Number of ways in which 5 boys and 4 girls can be seated around a circular table such that no two girls sit together and two particular boys are always together ?

The answer to this question is $3!2!4!$ . It is done by considering $2$ boys as one unit and the the number of units (of boys) is $4$ so they can be arranged in $3!2!$ ways. Then number of girls can be arranged in $4!$ ways. However , I have a doubt.
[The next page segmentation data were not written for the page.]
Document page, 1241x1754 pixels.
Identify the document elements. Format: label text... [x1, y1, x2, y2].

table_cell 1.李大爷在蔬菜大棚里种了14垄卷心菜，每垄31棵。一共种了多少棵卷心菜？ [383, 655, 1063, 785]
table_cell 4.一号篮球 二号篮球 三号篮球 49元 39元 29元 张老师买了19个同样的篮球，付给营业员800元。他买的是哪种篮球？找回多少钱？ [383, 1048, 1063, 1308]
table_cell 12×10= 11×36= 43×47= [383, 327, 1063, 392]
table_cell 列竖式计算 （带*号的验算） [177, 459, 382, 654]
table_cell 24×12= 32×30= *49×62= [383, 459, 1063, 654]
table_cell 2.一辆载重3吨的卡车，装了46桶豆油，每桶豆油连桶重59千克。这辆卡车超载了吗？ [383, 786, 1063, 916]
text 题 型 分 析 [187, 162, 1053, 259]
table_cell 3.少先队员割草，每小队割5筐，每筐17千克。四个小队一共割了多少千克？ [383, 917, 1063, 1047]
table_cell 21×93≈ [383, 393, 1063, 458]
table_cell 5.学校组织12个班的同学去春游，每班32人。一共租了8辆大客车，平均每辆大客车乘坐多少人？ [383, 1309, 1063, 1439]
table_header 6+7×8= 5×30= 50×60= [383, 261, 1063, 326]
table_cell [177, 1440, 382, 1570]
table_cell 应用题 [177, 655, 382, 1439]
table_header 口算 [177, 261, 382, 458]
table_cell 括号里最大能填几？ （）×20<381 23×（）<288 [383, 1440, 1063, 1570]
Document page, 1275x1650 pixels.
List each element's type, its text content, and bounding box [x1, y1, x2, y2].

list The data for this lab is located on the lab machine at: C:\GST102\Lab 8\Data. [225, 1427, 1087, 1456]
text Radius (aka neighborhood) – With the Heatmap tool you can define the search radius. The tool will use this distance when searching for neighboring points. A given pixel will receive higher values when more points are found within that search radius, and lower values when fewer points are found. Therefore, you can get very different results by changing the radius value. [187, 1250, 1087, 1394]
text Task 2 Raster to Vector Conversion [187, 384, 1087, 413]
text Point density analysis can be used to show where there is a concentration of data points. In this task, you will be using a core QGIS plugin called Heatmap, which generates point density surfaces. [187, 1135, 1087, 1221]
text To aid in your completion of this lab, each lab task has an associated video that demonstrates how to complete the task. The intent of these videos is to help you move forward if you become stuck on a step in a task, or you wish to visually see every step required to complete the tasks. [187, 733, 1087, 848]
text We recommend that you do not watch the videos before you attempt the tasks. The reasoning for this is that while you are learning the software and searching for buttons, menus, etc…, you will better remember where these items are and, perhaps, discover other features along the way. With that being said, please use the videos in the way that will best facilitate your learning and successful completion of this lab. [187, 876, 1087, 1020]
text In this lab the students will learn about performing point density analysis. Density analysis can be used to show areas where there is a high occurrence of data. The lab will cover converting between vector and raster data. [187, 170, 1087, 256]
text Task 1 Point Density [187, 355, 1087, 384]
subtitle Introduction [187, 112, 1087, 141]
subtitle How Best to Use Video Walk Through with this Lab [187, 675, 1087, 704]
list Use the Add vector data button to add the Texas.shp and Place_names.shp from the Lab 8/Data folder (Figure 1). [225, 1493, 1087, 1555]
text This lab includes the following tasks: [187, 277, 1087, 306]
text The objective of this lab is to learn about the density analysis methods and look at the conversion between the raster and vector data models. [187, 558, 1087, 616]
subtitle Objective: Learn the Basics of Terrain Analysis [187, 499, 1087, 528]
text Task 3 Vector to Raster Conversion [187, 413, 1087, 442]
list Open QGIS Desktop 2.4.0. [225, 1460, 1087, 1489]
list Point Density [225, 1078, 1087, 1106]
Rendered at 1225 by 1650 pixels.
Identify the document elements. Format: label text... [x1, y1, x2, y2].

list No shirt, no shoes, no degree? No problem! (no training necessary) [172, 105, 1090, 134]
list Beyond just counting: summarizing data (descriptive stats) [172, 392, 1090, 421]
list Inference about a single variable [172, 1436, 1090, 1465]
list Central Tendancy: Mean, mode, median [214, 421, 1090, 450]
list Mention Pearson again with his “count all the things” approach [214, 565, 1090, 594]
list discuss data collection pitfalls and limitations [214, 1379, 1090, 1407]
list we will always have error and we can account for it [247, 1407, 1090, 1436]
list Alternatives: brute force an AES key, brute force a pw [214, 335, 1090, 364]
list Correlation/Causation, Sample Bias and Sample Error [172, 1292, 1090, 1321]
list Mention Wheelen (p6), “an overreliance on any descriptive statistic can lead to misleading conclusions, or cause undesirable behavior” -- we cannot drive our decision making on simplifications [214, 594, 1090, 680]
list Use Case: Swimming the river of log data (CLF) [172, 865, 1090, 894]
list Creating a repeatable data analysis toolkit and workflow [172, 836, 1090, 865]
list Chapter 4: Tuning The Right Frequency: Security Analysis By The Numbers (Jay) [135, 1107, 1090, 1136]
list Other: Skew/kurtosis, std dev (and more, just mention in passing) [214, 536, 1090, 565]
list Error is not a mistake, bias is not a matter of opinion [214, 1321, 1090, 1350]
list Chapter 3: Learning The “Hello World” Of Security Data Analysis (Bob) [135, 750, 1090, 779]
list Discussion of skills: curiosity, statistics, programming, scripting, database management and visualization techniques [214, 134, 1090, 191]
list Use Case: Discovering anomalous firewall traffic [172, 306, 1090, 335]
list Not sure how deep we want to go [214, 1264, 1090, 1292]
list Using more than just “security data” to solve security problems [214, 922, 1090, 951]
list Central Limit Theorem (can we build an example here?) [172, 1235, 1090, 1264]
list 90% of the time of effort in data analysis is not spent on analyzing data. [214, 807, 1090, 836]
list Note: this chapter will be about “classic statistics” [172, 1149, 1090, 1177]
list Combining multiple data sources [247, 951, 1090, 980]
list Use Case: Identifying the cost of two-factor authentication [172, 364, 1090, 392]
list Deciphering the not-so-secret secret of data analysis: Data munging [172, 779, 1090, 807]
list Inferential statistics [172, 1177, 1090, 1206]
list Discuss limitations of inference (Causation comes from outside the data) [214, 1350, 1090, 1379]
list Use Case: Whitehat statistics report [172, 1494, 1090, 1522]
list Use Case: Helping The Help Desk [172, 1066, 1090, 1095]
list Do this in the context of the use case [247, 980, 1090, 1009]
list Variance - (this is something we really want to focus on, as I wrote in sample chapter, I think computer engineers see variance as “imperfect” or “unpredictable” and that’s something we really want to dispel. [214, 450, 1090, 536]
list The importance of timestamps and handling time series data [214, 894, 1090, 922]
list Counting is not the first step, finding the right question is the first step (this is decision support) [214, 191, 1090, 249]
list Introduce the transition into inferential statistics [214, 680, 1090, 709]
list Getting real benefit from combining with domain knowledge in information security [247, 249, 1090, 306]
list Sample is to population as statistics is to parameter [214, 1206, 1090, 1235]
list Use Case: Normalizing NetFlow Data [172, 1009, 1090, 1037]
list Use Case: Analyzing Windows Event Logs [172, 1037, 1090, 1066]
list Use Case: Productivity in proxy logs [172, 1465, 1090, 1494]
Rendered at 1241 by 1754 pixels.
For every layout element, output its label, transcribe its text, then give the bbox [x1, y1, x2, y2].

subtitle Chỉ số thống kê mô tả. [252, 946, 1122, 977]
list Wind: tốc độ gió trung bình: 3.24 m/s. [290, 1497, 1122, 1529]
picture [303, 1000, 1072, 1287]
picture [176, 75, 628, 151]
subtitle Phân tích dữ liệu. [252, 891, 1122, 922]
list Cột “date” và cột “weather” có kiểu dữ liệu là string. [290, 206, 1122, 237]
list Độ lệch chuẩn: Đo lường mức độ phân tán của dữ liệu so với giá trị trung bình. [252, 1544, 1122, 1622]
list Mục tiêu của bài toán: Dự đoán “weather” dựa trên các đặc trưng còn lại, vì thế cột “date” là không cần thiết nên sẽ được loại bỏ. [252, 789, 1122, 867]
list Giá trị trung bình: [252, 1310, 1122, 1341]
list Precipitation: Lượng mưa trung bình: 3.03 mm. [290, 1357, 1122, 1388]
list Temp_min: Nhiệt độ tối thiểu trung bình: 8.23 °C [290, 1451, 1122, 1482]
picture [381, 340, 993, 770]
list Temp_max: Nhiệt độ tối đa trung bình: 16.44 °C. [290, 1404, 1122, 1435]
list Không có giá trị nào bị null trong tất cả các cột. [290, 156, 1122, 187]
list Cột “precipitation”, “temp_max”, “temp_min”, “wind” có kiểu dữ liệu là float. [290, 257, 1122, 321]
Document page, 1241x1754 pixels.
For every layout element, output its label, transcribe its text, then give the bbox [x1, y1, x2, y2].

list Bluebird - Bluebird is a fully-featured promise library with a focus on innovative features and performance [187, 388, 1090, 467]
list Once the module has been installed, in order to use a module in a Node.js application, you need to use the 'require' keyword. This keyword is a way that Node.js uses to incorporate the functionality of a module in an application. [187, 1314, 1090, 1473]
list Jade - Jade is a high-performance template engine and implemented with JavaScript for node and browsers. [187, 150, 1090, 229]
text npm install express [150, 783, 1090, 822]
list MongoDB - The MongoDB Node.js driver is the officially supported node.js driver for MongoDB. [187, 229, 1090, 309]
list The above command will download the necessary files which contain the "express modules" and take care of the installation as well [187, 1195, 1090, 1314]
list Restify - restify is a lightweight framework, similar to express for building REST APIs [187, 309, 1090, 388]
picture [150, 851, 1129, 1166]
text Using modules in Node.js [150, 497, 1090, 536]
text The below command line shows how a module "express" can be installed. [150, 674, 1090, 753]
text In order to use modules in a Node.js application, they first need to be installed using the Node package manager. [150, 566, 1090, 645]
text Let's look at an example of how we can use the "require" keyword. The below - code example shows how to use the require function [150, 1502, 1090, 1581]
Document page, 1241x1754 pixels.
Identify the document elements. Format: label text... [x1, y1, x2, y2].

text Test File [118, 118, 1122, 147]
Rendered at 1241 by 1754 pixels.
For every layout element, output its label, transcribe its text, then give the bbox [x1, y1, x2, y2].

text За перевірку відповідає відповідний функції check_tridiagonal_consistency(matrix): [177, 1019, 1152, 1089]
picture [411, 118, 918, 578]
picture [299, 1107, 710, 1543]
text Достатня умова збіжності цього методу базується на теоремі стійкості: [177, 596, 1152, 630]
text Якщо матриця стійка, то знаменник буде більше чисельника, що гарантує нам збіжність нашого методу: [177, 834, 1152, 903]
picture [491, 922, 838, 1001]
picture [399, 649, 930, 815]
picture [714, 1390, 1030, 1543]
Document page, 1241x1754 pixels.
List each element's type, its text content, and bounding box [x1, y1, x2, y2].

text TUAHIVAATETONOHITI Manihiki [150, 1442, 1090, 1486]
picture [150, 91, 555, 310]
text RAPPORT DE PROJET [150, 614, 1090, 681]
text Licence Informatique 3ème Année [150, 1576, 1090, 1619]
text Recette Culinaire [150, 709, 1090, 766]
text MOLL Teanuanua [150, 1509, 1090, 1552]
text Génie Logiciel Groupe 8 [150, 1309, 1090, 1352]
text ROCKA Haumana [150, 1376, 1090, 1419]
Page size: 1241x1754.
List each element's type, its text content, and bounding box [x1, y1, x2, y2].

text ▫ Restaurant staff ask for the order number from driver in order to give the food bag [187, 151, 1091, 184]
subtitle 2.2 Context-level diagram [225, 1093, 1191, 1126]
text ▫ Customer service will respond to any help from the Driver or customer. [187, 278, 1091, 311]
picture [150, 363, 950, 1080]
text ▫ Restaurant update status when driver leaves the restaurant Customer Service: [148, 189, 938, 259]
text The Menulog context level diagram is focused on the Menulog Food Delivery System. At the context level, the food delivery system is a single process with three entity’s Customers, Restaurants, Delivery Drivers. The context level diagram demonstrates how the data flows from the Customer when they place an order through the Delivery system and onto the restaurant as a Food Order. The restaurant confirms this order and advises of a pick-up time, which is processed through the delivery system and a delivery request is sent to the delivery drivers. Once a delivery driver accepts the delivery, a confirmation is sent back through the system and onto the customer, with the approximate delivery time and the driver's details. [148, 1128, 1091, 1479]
After five boys have been seated aren’t there $5$ places created for girls ? So girls should actually be seated in $\binom{5}{4}4!$ ways right ? So final answer should be $3!2!\binom{5}{4}4!$ right ?

Answer 1

First seat the $4$ girls around the table, which can be done in $(4-1)!$ ways (why?, Check "circular permutation"). Now in between these girls, there are $4$ gaps, where you would have to seat the $5$ boys, two of whom must sit together. So we club the two boys to form a single unit and see that the $4$ units can be seated in the $4$ gaps in $4!$ ways. However the two boys who form the unit, can be rearranged among themselves in $2$ ways. So total number of ways is $2!\times3!\times4!$.

Answer 2

Considering 2 boys as a unit. (I will treat them as 4 boys)

Now there are 4 boys, around a circular table only 4 gaps will be made.(5 if it was a straight queue)

$4!$ Permutating 4 boys

$2!$ Internal permutation of 2 boys in the group

$3!$ Permutating 4 girls

$$3!2!4!$$